Son activité au pupitre qui s'intensifie jusqu'au début des années '30 ne lui interdit pas quelques incursions dans le domaine de la composition puisqu'on peut relever une allusion au futur Quintette avec piano en ut majeur dans une lettre qu'il écrit en 1915. En outre, le Concerto symphonique pour piano et orchestre en si mineur est très vraisemblablement en gestation dans les années '20. Quoi qu'il en soit, dès 1932, Furtwängler se remet au travail avec assiduité. Une des périodes les plus difficiles de sa vie commence alors, au moment où le nouveau régime se met en place en Allemagne. En 1935, le compositeur achève son Quintette avec piano. A cette date, ayant démissionné de ses fonctions par hostilité contre les autorités nazies, il compose sa Première sonate pour violon et piano en ré mineur, négligeant ainsi ses oeuvres de jeunesse.
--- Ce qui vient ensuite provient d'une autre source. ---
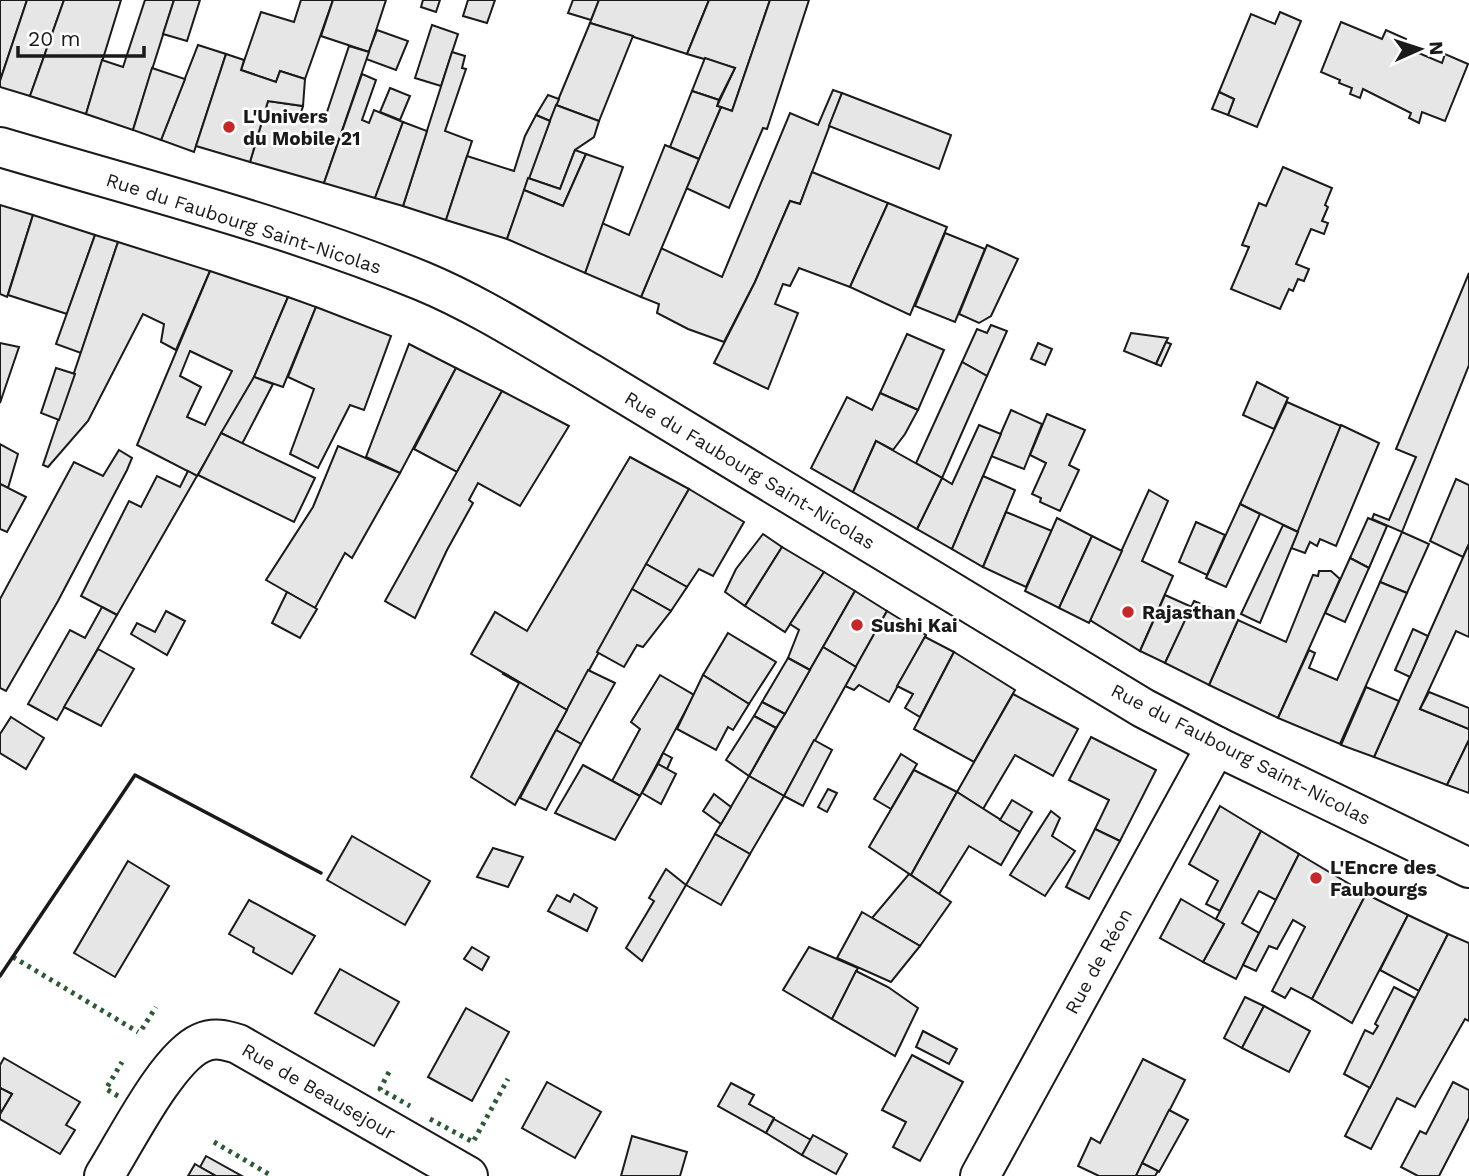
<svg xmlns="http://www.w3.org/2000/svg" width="1469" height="1176" font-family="'Work Sans',sans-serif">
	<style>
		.building { fill: #e6e6e6; stroke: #1a1a1a; stroke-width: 2; fill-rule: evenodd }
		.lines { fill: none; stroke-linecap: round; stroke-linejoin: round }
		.minor-casing { stroke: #1a1a1a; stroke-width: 42 }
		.primary-casing { stroke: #1a1a1a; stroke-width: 42 }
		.minor { stroke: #fff; stroke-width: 38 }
		.primary { stroke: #fff; stroke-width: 38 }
		.hedge { stroke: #2b5a34; stroke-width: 5; stroke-dasharray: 3.5 5; stroke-linecap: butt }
		.wall { stroke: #1a1a1a; stroke-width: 3.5 }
		.poi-dot { fill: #c62828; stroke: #fff; stroke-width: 2.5 }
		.labels { text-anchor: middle; stroke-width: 5; stroke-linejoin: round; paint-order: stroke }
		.poi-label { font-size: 19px; font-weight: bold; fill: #1a1a1a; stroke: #fff; text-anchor: start }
		.street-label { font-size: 19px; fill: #1a1a1a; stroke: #fff }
	</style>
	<rect width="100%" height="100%" fill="#fff"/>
	<g class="building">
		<polygon points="0,0 27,0 0,81"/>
		<polygon points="27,0 64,0 30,96 0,87 0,81"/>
		<polygon points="64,0 121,0 86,114 30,96"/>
		<polygon points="145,0 174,0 133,130 86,114 102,60 123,67"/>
		<polygon points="174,0 200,0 187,41 163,34"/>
		<polygon points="301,0 333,0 305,79 280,71 276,82 241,70 261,12 294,22"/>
		<polygon points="333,0 386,0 369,52 321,36"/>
		<polygon points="423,0 440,0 436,12 421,7"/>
		<polygon points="468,0 495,0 487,23 463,16"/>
		<polygon points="573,0 599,0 591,20 568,13"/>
		<polygon points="599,0 709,0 687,54 590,23"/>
		<polygon points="709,0 770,0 732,111 717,106 735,68 687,54"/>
		<polygon points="770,0 809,0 767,129 763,128 729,208 686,188 721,107 732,111"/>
		<polygon points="1280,12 1301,21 1257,127 1228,115 1234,99 1219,92 1251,14 1275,24"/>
		<polygon points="1341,22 1382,39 1386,30 1406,39 1402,46 1442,63 1445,54 1468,64 1445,121 1422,112 1419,123 1409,118 1411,113 1363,89 1360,98 1350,94 1352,88 1339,83 1340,80 1321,72"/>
		<polygon points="590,23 633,36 599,121 556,105"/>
		<polygon points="432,25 458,34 441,86 415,78"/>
		<polygon points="377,30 408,41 396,70 366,59"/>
		<polygon points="198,45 226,54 194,152 161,140"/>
		<polygon points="349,46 369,52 324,183 250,162 268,101 303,106 301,113 324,121"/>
		<polygon points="452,52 465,56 462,68 466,69 445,131 472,141 446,220 403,206"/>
		<polygon points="226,54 244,60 241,70 276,82 280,71 305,79 303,106 268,101 250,162 196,146"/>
		<polygon points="705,58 735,68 719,100 692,91"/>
		<polygon points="152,68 185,79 161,140 133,130"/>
		<polygon points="362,74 376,80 362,120 369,123 374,110 403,122 375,198 324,183"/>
		<polygon points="390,88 410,96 400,120 380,112"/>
		<polygon points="833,90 842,93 800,204 790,201 755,282 724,342 688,329 657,313 659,304 641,297 661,248 722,277 790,113 818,125"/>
		<polygon points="692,91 719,100 717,106 721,107 699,159 670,147"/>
		<polygon points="1219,92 1234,99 1228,115 1212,109"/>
		<polygon points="842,93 951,135 939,169 829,126"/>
		<polygon points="548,95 559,99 550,121 536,115"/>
		<polygon points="556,105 599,121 594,137 575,150 560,189 528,178"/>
		<polygon points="536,115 550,121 507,239 446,220 467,156 514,171 525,136"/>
		<polygon points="403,122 427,131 403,206 375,198"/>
		<polygon points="665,145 699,159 641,297 585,273 602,223 629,235"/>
		<polygon points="575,150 586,154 563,206 524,190 528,178 560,189"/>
		<polygon points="586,154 623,167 585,273 507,239 524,190 563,206"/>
		<polygon points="1283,167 1332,188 1325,205 1328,207 1322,221 1328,223 1324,234 1311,229 1296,264 1309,269 1304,281 1298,279 1293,291 1289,289 1280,309 1231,289 1249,247 1242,245 1259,203 1266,206"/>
		<polygon points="812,172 888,203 850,287 799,268 790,286 783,284 775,304 798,313 768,389 714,363 755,282 790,201 800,204"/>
		<polygon points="888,203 947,227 910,315 850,287"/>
		<polygon points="0,205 33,215 7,297 0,294"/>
		<polygon points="33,215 95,235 67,314 8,295"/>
		<polygon points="945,233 985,249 955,322 915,306"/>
		<polygon points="95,235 118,242 81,353 56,344"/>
		<polygon points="118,242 210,271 176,350 161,342 164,324 143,314 88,421 48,467 43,465"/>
		<polygon points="987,245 1018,259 991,316 979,323 959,314"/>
		<path d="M 210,271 L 288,297 L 252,382 L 197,476 L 137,445 ZM 190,351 L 232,371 L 205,425 L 187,417 L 201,387 L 180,376 Z"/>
		<polygon points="1469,273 1469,365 1402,532 1372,519 1374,514 1389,520 1416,457 1396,449"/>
		<polygon points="288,297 316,307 283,387 254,377"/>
		<polygon points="316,307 391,336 364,410 350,405 318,468 290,454 314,389 288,377"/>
		<polygon points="991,325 1007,331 987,376 962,362 977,329 987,333"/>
		<polygon points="1131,333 1168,338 1156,364 1124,351"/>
		<polygon points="907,334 944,350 918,410 880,393"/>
		<polygon points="1166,342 1171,344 1161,366 1156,364"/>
		<polygon points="0,343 19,347 0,403"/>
		<polygon points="1038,343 1052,349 1045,365 1031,359"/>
		<polygon points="409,344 456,368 400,473 366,457"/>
		<polygon points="962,362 987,376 942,478 916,463"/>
		<polygon points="56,368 75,374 59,420 41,413"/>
		<polygon points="456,368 502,391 457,472 414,449"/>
		<polygon points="254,377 273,384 242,444 221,433"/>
		<polygon points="1257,382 1288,398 1274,429 1243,415"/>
		<polygon points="502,391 569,426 520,506 478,483 469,500 473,503 447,550 415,618 385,601"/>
		<polygon points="880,393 918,410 905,434 893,450 876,441 853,492 811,468 847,397 872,410"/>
		<polygon points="1287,402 1341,426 1298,532 1240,504"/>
		<polygon points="1011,410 1042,424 1024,469 991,456"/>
		<polygon points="1047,414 1085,430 1069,465 1079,470 1060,511 1040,502 1041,498 1032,494 1046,463 1030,455"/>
		<polygon points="979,425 1001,434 952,549 917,529 942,478 952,484"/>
		<polygon points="1341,425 1379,443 1336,546 1320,539 1317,546 1310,542 1305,553 1291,548"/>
		<polygon points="221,433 315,478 294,522 198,475"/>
		<polygon points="876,441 942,478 917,529 853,492"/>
		<polygon points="0,444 18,454 8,488 0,484"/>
		<polygon points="338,446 400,473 352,558 345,553 315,608 266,580 313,507"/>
		<polygon points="119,450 132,458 127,470 58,601 6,691 0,688 0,599 74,462 103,476"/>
		<polygon points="630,457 689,489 567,710 471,654 495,612 527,631"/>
		<polygon points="188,471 197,476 117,615 81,596 129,501 141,507 157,476 180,487"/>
		<polygon points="983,476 1015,490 983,567 952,549"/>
		<polygon points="1456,479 1469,485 1469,544 1463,557 1430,541"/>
		<polygon points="0,484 26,497 7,532 0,529"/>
		<polygon points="689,489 744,522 713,576 699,569 687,587 646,564"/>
		<polygon points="1149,490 1168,501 1142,561 1173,576 1140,651 1090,620"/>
		<polygon points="1240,504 1260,514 1226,587 1206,578"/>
		<polygon points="1006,512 1052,531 1026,587 983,567"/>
		<polygon points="1057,518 1092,536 1059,608 1025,591"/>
		<polygon points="1368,518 1387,526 1369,568 1350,558"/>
		<polygon points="1196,522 1225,535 1207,575 1179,562"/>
		<polygon points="1283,525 1298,532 1260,623 1241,614"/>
		<polygon points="1402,532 1429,544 1407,593 1380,582"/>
		<polygon points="763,534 782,547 745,606 725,592 736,569"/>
		<polygon points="1092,536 1122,551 1089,623 1059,608"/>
		<polygon points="1469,544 1469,637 1456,631 1420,709 1469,729 1469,740 1447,785 1374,757"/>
		<polygon points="782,547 824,572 785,632 745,606"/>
		<polygon points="1350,558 1369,568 1345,622 1325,613"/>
		<polygon points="646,564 687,587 671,611 632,589"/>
		<polygon points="1319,571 1331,571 1340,579 1278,718 1209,685 1238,620 1286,642 1313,575 1318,576"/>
		<polygon points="824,572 855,591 810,670 788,658 799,630 790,624"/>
		<polygon points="1380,582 1407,593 1340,744 1278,718 1309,650 1315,653 1309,668 1337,680"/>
		<polygon points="632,589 671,611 643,647 637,645 624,667 597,652"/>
		<polygon points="855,591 887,611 856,667 823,647"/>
		<polygon points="287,592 317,609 300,638 272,623"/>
		<polygon points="1165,595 1192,607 1165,663 1140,651"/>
		<polygon points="1194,601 1238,620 1209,685 1165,663"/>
		<polygon points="102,607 117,615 57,720 28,704 70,630 85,638"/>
		<polygon points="166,611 185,621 167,655 131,634 137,623 155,632"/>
		<polygon points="887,611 926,635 889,702 859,685 854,690 845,686"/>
		<polygon points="1413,629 1428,636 1410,677 1395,670"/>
		<polygon points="728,633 776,662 749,704 703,675"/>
		<polygon points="926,635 925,637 954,652 920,717 905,708 913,694 897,686"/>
		<polygon points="823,647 856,667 784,796 749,776"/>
		<polygon points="98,649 134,669 101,726 64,707"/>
		<polygon points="954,652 1015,690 974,762 914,729"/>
		<polygon points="788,658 810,670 785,714 762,702"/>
		<polygon points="588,670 615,683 581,744 556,730"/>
		<polygon points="504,673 567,710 515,805 471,777 519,683 503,674"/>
		<polygon points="660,675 694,695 640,796 612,781 640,729 631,722"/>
		<polygon points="703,675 749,704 733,730 728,727 716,750 677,729"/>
		<polygon points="1366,687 1399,701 1374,757 1341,745"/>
		<polygon points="1429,692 1469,708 1469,729 1420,709"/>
		<polygon points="1013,694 1078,729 1053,776 1015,755 983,809 957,792"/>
		<polygon points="762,702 785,714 776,728 754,716"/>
		<polygon points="754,716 776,728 749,776 726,760"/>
		<polygon points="11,717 44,738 26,769 0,753 0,734"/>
		<polygon points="556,730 581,744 546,810 520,798"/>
		<polygon points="1091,737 1156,770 1120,841 1095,829 1109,800 1069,780"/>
		<polygon points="814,740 832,750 803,806 784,796"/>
		<polygon points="1469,740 1469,793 1447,785"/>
		<polygon points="663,753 672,758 667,769 658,764"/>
		<polygon points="901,754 917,764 891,809 874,799"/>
		<polygon points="658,764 676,774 661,804 642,793"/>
		<polygon points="583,765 640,796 615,840 555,813"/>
		<polygon points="914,770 957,792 911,875 869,847"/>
		<polygon points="749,776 784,796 750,854 715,834"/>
		<polygon points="828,789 837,793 827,812 818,807"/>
		<polygon points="957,792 1020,832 1001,865 969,846 939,894 911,875"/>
		<polygon points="714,794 731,807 721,824 703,811"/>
		<polygon points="1012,800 1032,812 1020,832 1000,820"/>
		<polygon points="1220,806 1261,831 1220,911 1206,904 1218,881 1189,864"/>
		<polygon points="1051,811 1060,818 1052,836 1075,851 1045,896 1010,875"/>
		<polygon points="1095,829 1120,841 1089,899 1066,887"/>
		<polygon points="1261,831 1299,854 1276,900 1259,891 1242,923 1259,933 1236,979 1203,962 1224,924 1216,919"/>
		<polygon points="715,834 750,854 721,905 686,885"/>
		<polygon points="352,836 430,881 405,925 327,880"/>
		<polygon points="493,848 523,857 508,887 477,877"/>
		<polygon points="1299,854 1366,894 1312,999 1291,988 1285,998 1272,991 1305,927 1293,920 1277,949 1269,946 1256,971 1243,965"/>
		<polygon points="128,861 169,886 115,977 74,953"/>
		<polygon points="666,869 686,885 642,961 626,948 654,901 649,898"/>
		<polygon points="909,874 951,902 920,946 872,918"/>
		<polygon points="574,894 597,908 587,931 548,911 557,895 570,902"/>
		<polygon points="1366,894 1408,915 1352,1023 1312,999"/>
		<polygon points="1181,899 1224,924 1203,962 1160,938"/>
		<polygon points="249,900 315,936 292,974 253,952 254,948 229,934"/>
		<polygon points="862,912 920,946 891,982 837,958"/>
		<polygon points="1408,915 1448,934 1419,991 1380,970"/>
		<polygon points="1448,934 1469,943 1469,1021 1465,1019 1415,1107 1397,1098 1371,1149 1345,1136"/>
		<polygon points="472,947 489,957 482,970 464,959"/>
		<polygon points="809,947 858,968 832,1019 783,990"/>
		<polygon points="340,969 399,1002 374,1046 315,1013"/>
		<polygon points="856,971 888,987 918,1008 895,1056 832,1019"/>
		<polygon points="1394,987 1415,998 1370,1088 1344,1074 1365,1030 1373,1034 1378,1026 1375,1024"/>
		<polygon points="1245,997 1264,1006 1242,1048 1224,1038"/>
		<polygon points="1264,1006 1310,1031 1289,1072 1242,1048"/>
		<polygon points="466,1008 509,1032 472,1101 428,1077"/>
		<polygon points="923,1031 957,1049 949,1064 916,1047"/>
		<polygon points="912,1055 963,1082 920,1161 893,1147 906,1122 882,1110"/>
		<polygon points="4,1058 80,1102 66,1125 75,1130 60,1154 0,1119 0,1114 12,1094 0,1088 0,1065"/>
		<polygon points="1143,1059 1185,1080 1136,1176 1099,1176 1078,1166 1091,1138 1100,1143"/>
		<polygon points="547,1082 601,1112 575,1158 522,1128"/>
		<polygon points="1453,1082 1469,1090 1469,1118 1439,1176 1418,1176 1401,1167 1420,1131 1426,1134"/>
		<polygon points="731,1083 754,1095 749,1104 774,1118 766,1133 718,1106"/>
		<polygon points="0,1088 12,1094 0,1114"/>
		<polygon points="1169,1110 1188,1120 1159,1172 1142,1163"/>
		<polygon points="774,1119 811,1140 802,1155 766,1133"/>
		<polygon points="813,1135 847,1154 836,1174 802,1155"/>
		<polygon points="632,1136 687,1152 680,1176 621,1176"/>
		<polygon points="206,1156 242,1176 216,1176 200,1167"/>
		<polygon points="1142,1163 1158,1171 1155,1176 1136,1176"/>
		<polygon points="195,1164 200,1167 216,1176 188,1176"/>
	</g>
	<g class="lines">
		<defs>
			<g id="minor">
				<path d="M 104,1176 C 125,1143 167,1058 201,1043 C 214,1037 225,1040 238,1044 L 468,1176"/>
				<polyline points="980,1176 1216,746"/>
			</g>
			<path id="primary" d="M 0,147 C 141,189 285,225 422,281 C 480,305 535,341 590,373 L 1143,708 L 1216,746 L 1469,868"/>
		</defs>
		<use href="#minor" class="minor-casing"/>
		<use href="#primary" class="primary-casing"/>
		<use href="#minor" class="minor"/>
		<use href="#primary" class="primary"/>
		<g class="hedge">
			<polyline points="13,957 138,1032"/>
			<polyline points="142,1029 156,1007"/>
			<polyline points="389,1072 380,1089 410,1106"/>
			<polyline points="118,1096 106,1089 122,1062"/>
			<polyline points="430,1119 473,1142 508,1079"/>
			<polyline points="214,1142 272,1176"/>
		</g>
		<polyline class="wall" points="0,976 135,775 321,873"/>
	</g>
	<g class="poi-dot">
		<circle cx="229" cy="127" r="7"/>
		<circle cx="1128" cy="612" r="7"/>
		<circle cx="857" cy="625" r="7"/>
		<circle cx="1316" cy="878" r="7"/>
	</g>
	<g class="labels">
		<g class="poi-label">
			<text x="243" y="123">L'Univers<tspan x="243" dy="22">du Mobile 21</tspan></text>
			<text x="1142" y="619">Rajasthan</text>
			<text x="871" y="632">Sushi Kai</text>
			<text x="1330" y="874">L'Encre des<tspan x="1330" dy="22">Faubourgs</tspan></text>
		</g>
		<g class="street-label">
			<text transform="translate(244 223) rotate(18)" y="7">Rue du Faubourg Saint-Nicolas</text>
			<text transform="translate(750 470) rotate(31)" y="7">Rue du Faubourg Saint-Nicolas</text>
			<text transform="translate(1241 754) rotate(27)" y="7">Rue du Faubourg Saint-Nicolas</text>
			<text transform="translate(1098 961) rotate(-61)" y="7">Rue de Réon</text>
			<text transform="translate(319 1091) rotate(30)" y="7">Rue de Beausejour</text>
		</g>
	</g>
	<g transform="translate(1420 49) rotate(87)" stroke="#ffffff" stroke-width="5" paint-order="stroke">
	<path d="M0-5L12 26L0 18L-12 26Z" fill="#1a1a1a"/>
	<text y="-10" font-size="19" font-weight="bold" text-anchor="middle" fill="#1a1a1a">N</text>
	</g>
	<path d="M18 46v10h126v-10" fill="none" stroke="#1a1a1a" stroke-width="3.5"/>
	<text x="28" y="46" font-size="21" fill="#1a1a1a" stroke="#ffffff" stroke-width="5" paint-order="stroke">20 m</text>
</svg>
C'est donc à 49 ans que Furtwängler entame une nouvelle période créatrice, assurément la plus significative. Il termine la première version de son Concerto symphonique pour piano et orchestre en 1936 et écrit sa Deuxième sonate pour violon et piano en ré majeur trois ans plus tard. Dès lors, c'est exclusivement le répertoire symphonique qu'il abordera, des années de guerre jusqu'à sa mort. Il achève sa Première symphonie en si mineur en 1941, et entame en 1943 l'élaboration de la suivante. Il y travaille lorsque Himmler le soupçonne d'avoir été complice de l'attentat contre Hitler en juillet 1944. Furtwängler se réfugie en Suisse en 1945 pour y achever l'orchestration de sa Deuxième Symphonie en mi mineur. Agé de 60 ans, il commence alors à concevoir sa Troisième Symphonie en Ut dièse mineur, en 1946. Les quatre mouvements sont terminés en 1953. Mais lorsque le compositeur s'éteint le 30 novembre 1954, s'il a pu mettre un terme à la seconde version du Concerto symphonique, il n'a pas parachevé l'allegro assai final de son ultime symphonie.